[[ DATA EXTRACT, beginning ]]

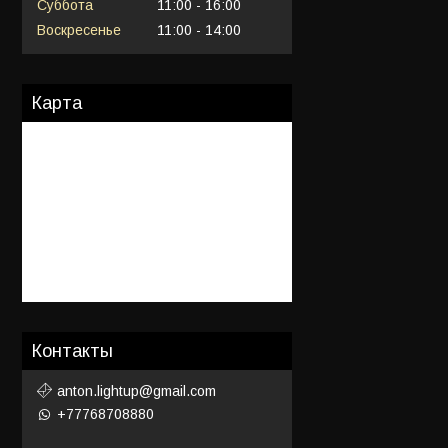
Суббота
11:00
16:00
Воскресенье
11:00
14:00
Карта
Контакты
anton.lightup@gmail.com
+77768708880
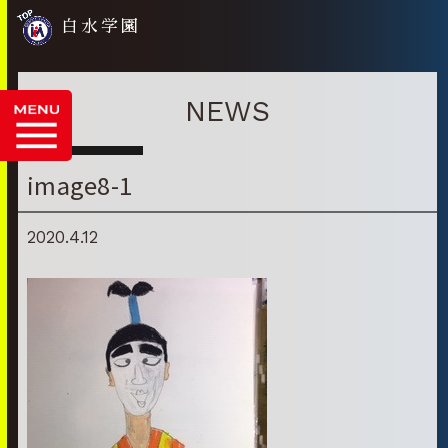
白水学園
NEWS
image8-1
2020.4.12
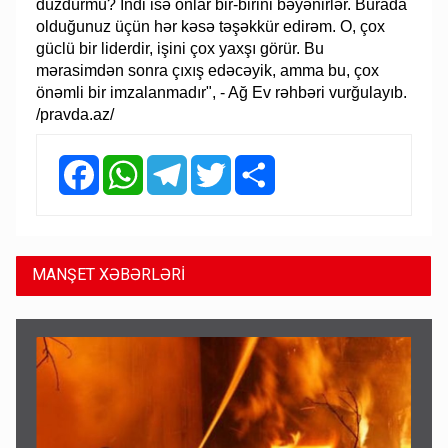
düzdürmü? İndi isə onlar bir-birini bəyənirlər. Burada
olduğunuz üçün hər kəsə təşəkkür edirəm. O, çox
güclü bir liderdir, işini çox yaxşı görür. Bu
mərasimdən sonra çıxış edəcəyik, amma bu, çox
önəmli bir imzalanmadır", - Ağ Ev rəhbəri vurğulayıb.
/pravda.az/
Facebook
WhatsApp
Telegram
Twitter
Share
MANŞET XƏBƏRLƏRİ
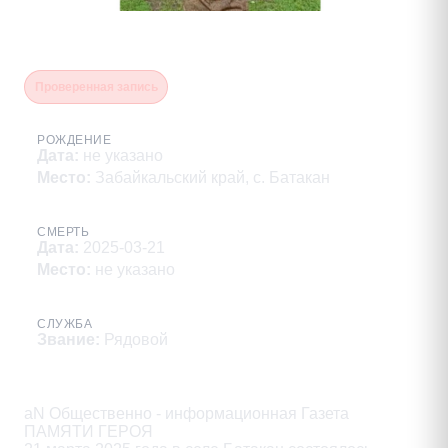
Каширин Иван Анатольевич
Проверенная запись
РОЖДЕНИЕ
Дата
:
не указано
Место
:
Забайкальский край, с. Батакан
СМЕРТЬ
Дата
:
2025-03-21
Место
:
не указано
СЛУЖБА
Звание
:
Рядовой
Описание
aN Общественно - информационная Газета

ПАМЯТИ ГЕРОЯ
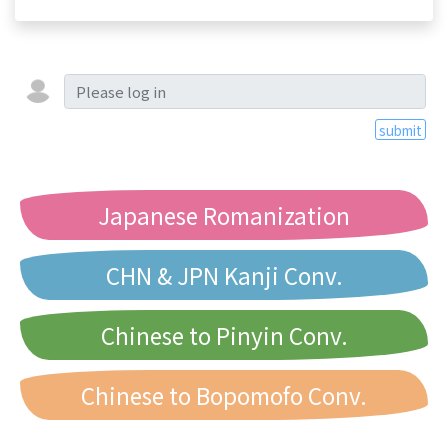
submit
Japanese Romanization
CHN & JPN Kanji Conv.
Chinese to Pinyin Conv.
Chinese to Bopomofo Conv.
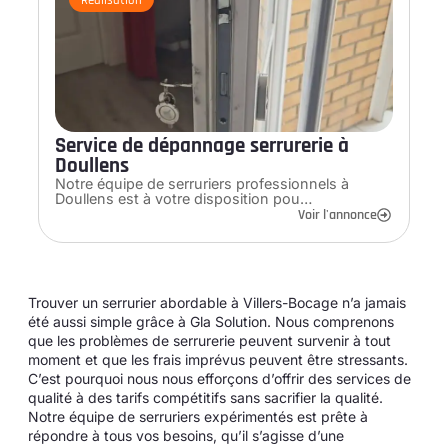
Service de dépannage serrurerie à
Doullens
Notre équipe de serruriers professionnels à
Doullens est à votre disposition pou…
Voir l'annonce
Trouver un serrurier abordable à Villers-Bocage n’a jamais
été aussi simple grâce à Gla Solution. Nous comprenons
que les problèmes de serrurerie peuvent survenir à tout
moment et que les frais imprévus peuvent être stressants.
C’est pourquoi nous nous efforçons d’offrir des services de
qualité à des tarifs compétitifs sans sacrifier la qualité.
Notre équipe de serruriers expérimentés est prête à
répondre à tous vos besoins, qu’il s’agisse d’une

[[ DATA EXTRACT, end ]]

> [DESCRIPTION OF THE TASK]:
Your answer must be the records exactly as they stand, with no pictures in it.

> [TASK ANSWER]:
Суббота
11:00
16:00
Воскресенье
11:00
14:00
Карта
Контакты
anton.lightup@gmail.com
+77768708880
白水学園
NEWS
image8-1
2020.4.12
düzdürmü? İndi isə onlar bir-birini bəyənirlər. Burada
olduğunuz üçün hər kəsə təşəkkür edirəm. O, çox
güclü bir liderdir, işini çox yaxşı görür. Bu
mərasimdən sonra çıxış edəcəyik, amma bu, çox
önəmli bir imzalanmadır", - Ağ Ev rəhbəri vurğulayıb.
/pravda.az/
Facebook
WhatsApp
Telegram
Twitter
Share
MANŞET XƏBƏRLƏRİ
Каширин Иван Анатольевич
Проверенная запись
РОЖДЕНИЕ
Дата
:
не указано
Место
:
Забайкальский край, с. Батакан
СМЕРТЬ
Дата
:
2025-03-21
Место
:
не указано
СЛУЖБА
Звание
:
Рядовой
Описание
aN Общественно - информационная Газета

ПАМЯТИ ГЕРОЯ
submit
Japanese Romanization
CHN & JPN Kanji Conv.
Chinese to Pinyin Conv.
Chinese to Bopomofo Conv.
Service de dépannage serrurerie à
Doullens
Notre équipe de serruriers professionnels à
Doullens est à votre disposition pou…
Voir l'annonce
Trouver un serrurier abordable à Villers-Bocage n’a jamais
été aussi simple grâce à Gla Solution. Nous comprenons
que les problèmes de serrurerie peuvent survenir à tout
moment et que les frais imprévus peuvent être stressants.
C’est pourquoi nous nous efforçons d’offrir des services de
qualité à des tarifs compétitifs sans sacrifier la qualité.
Notre équipe de serruriers expérimentés est prête à
répondre à tous vos besoins, qu’il s’agisse d’une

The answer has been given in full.